When Good Intentions Create Hidden Drag
The waste created by Leadership Friction
A senior executive team, I was advising, at a regional health system was rolling out a new patient access initiative intended to improve scheduling speed and reduce wait times. The strategy was solid, the metrics were clear, and every leader believed in the goal. Yet six weeks into execution, progress had stalled.
Here’s what was happening beneath the surface:
The COO had been telling operational leaders to “move fast and remove barriers,” pushing teams to try new workflows quickly.
The CIO, wanting to ensure system stability, instructed his teams to “slow down and protect reliability,” leading to more cautious decision-making.
The Chief Experience Officer, focused on patient satisfaction, encouraged managers to “prioritize the patient conversation over cycle time,” shifting the emphasis again.
Individually, each leader was making reasonable requests.

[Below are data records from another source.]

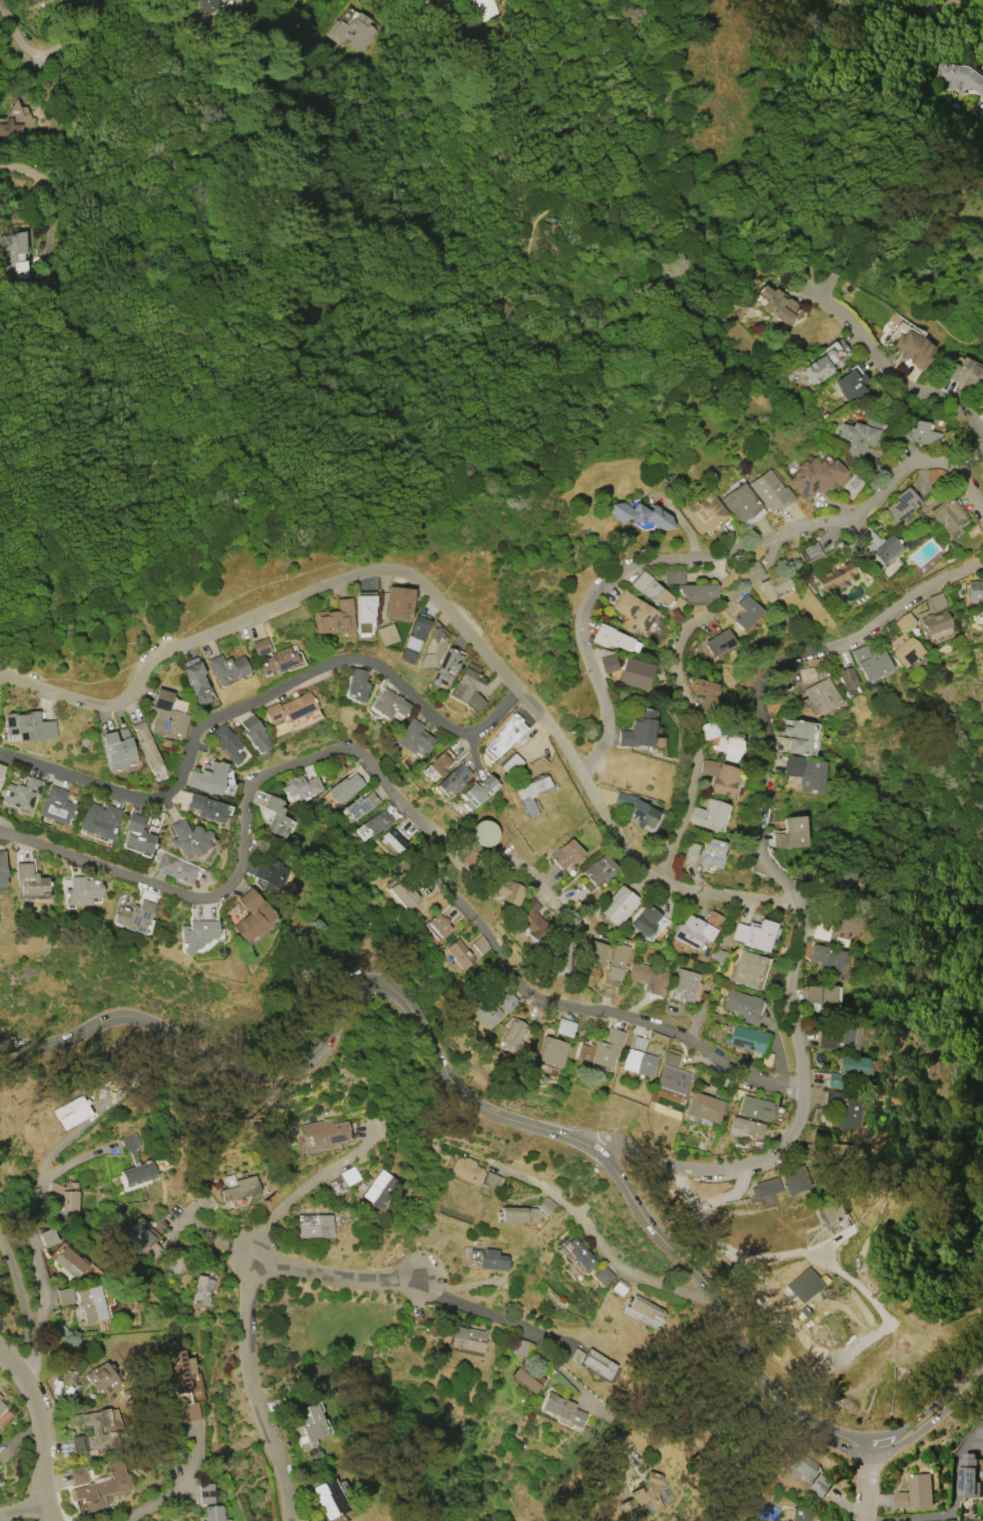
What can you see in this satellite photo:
road: (421, 0)
road: (0, 1)
building: (72, 2)
building: (210, 7)
building: (488, 9)
road: (327, 13)
road: (92, 23)
building: (354, 34)
building: (959, 77)
road: (652, 91)
building: (14, 120)
road: (31, 173)
building: (19, 258)
road: (812, 275)
road: (499, 295)
building: (778, 305)
building: (912, 348)
building: (825, 361)
building: (964, 371)
road: (898, 376)
building: (850, 382)
building: (982, 407)
building: (919, 433)
building: (860, 434)
building: (817, 477)
building: (770, 491)
building: (739, 503)
building: (900, 504)
building: (704, 513)
building: (639, 515)
building: (943, 515)
building: (875, 544)
building: (809, 552)
road: (707, 555)
building: (753, 572)
building: (835, 576)
building: (772, 585)
building: (686, 587)
building: (650, 590)
building: (975, 590)
building: (936, 601)
building: (397, 603)
road: (431, 604)
building: (982, 611)
building: (747, 612)
building: (363, 613)
building: (633, 613)
building: (333, 618)
building: (935, 622)
building: (385, 634)
building: (414, 638)
building: (612, 639)
building: (904, 641)
building: (720, 644)
building: (260, 646)
building: (431, 649)
building: (858, 653)
building: (277, 661)
building: (607, 663)
building: (874, 664)
building: (444, 667)
building: (226, 669)
building: (634, 673)
building: (810, 674)
building: (195, 682)
building: (849, 682)
building: (356, 685)
building: (467, 687)
building: (707, 695)
building: (822, 695)
road: (248, 699)
building: (387, 704)
building: (289, 708)
building: (167, 714)
building: (28, 726)
road: (691, 728)
building: (637, 729)
building: (709, 730)
building: (254, 734)
building: (506, 734)
building: (411, 737)
building: (803, 738)
building: (227, 743)
building: (145, 745)
building: (727, 748)
building: (117, 750)
building: (438, 762)
building: (510, 764)
building: (792, 766)
building: (1, 769)
building: (0, 777)
building: (207, 777)
building: (811, 777)
building: (453, 779)
building: (725, 779)
building: (299, 786)
building: (346, 788)
building: (477, 792)
building: (21, 793)
building: (530, 793)
building: (361, 805)
road: (406, 805)
building: (55, 806)
building: (205, 808)
building: (633, 810)
building: (709, 815)
building: (275, 817)
building: (99, 820)
building: (377, 822)
building: (794, 831)
building: (483, 833)
building: (136, 835)
building: (187, 838)
building: (394, 839)
building: (779, 840)
building: (693, 850)
building: (564, 854)
building: (712, 854)
road: (505, 863)
building: (167, 864)
building: (1, 869)
building: (599, 869)
building: (184, 872)
building: (270, 876)
building: (29, 880)
building: (847, 880)
building: (825, 887)
building: (503, 889)
building: (80, 891)
building: (406, 895)
road: (784, 895)
building: (618, 904)
building: (253, 915)
building: (134, 917)
building: (645, 920)
building: (532, 922)
building: (844, 922)
building: (440, 925)
building: (696, 930)
building: (819, 932)
building: (195, 935)
building: (756, 935)
building: (564, 952)
building: (595, 952)
building: (458, 953)
building: (817, 953)
building: (615, 962)
building: (832, 963)
building: (746, 969)
building: (647, 977)
building: (683, 986)
building: (812, 994)
building: (829, 999)
building: (743, 1006)
building: (484, 1009)
building: (563, 1027)
building: (512, 1033)
building: (746, 1038)
building: (839, 1038)
building: (637, 1043)
building: (602, 1049)
building: (550, 1051)
building: (670, 1059)
building: (765, 1059)
building: (638, 1062)
building: (852, 1065)
building: (671, 1079)
building: (703, 1107)
building: (754, 1108)
building: (844, 1109)
building: (71, 1112)
road: (511, 1119)
building: (745, 1128)
building: (323, 1132)
building: (841, 1150)
building: (133, 1159)
building: (465, 1170)
building: (794, 1179)
building: (489, 1180)
building: (343, 1181)
building: (238, 1186)
building: (379, 1189)
building: (53, 1190)
road: (299, 1194)
building: (206, 1200)
road: (960, 1203)
building: (69, 1204)
building: (544, 1205)
building: (833, 1212)
building: (516, 1214)
building: (313, 1225)
road: (208, 1233)
building: (49, 1237)
building: (136, 1237)
road: (32, 1241)
road: (601, 1246)
building: (575, 1253)
building: (490, 1260)
building: (69, 1262)
building: (175, 1266)
building: (602, 1276)
building: (804, 1286)
building: (617, 1288)
road: (857, 1289)
building: (200, 1290)
road: (19, 1294)
building: (64, 1296)
building: (91, 1304)
building: (642, 1308)
road: (247, 1309)
building: (466, 1339)
road: (543, 1349)
building: (592, 1361)
building: (68, 1377)
building: (526, 1377)
building: (101, 1378)
building: (182, 1381)
building: (0, 1397)
building: (1, 1406)
building: (561, 1409)
building: (310, 1422)
building: (978, 1428)
road: (43, 1431)
building: (583, 1431)
building: (96, 1433)
building: (801, 1466)
building: (78, 1476)
building: (968, 1477)
road: (859, 1483)
road: (179, 1485)
building: (820, 1485)
building: (102, 1488)
building: (916, 1492)
building: (205, 1493)
building: (642, 1493)
building: (329, 1498)
road: (20, 1510)
road: (946, 1511)
building: (212, 1513)
building: (800, 1514)
building: (311, 1520)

Collectively, their messages created competing interpretations of what success looked like. Managers hesitated. Directors escalated small issues for clarification. Teams started building different versions of the process based on which executive they felt accountable to.
No one was wrong—yet the system wasn’t moving.
Once the leadership team recognized the friction, they came together to align on a simple, shared intent:
“Improve scheduling speed by 20% without compromising system uptime or patient experience.”
They defined decision rights, clarified constraints, and created a weekly alignment rhythm. Within weeks, execution accelerated. Teams became more confident. And the initiative gained momentum that had been missing from day one.
This example shows how leadership friction isn’t about bad leadership—it’s about uncoordinated leadership. Even strong leaders create waste when their signals don’t align. The moment they tightened the system, drag disappeared and performance improved.